Installing a GSHP with a backup propane furnace (40/60 load split) in cold-climate regions significantly reduced initial costs by decreasing the size of the GSHP’s loop field. As one might expect, adding the propane backup increased the system’s energy cost; but the propane backup reduced the rate of payback from energy savings by up to 13 years, compared with a standard GSHP setup.

In cold-climate regions, replacing an air source heat pump (ASHP) with a high-efficiency propane furnace had an immediate payback compared with a standard efficiency ASHP because the high-efficiency propane furnace was less expensive to purchase, install and operate.

In a mixed or cold climate, replacing an old propane furnace with a high-efficiency propane furnace, instead of a standard efficiency one, produced a faster payback than any other option considered. This included standard- and high-efficiency ASHPs, GSHPs, high-efficiency oil furnaces, and ASHPs with propane backups. On average, the payback period of a high-efficiency propane furnace was merely 1.2 years in both climate regions.

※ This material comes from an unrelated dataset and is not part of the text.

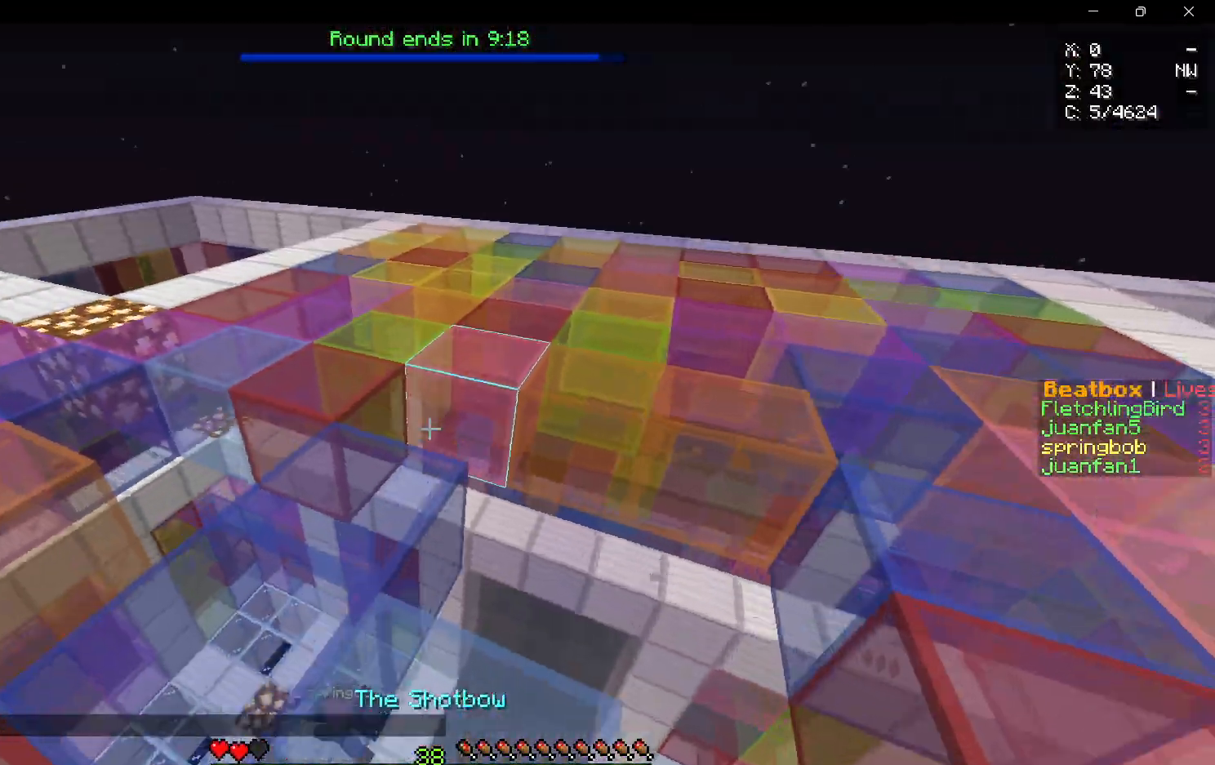
{"keys": ["a", "w"], "mouse": [], "events": [[50, "mouse_left", "up"]]}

Based on simulations performed with the U.S. Department of Energy’s EnergyPlus software, an analysis of supply temperatures from propane forced-air furnaces versus electric ASHPs revealed superior performance for the propane system in hot-dry, mixed-humid, and cold climate zones. ASHPs operating in heating mode are expected to supply air that feels cold (i.e., ≤ 100 degrees Fahrenheit) approximately 60-65 percent of the time in mixed-humid and cold climates, with supply temperatures decreasing as outdoor temperature decreases. 

Comfort, low upfront costs, and long-term energy savings are the top reasons homeowners choose one system over another. Some homeowners also consider the effect their homes have on the environment. Construction professionals can remind buyers that propane systems are able to operate at a lower carbon dioxide (CO2) emissions rate than systems running on electricity or heating oil.

For example, the study showed that a high-efficiency heating oil furnace caused 15 percent higher CO2 emissions than a high- efficiency propane furnace. That propane furnace operating for 20 years would avert as much CO2 as 514 tree seedlings could sequester in 10 years.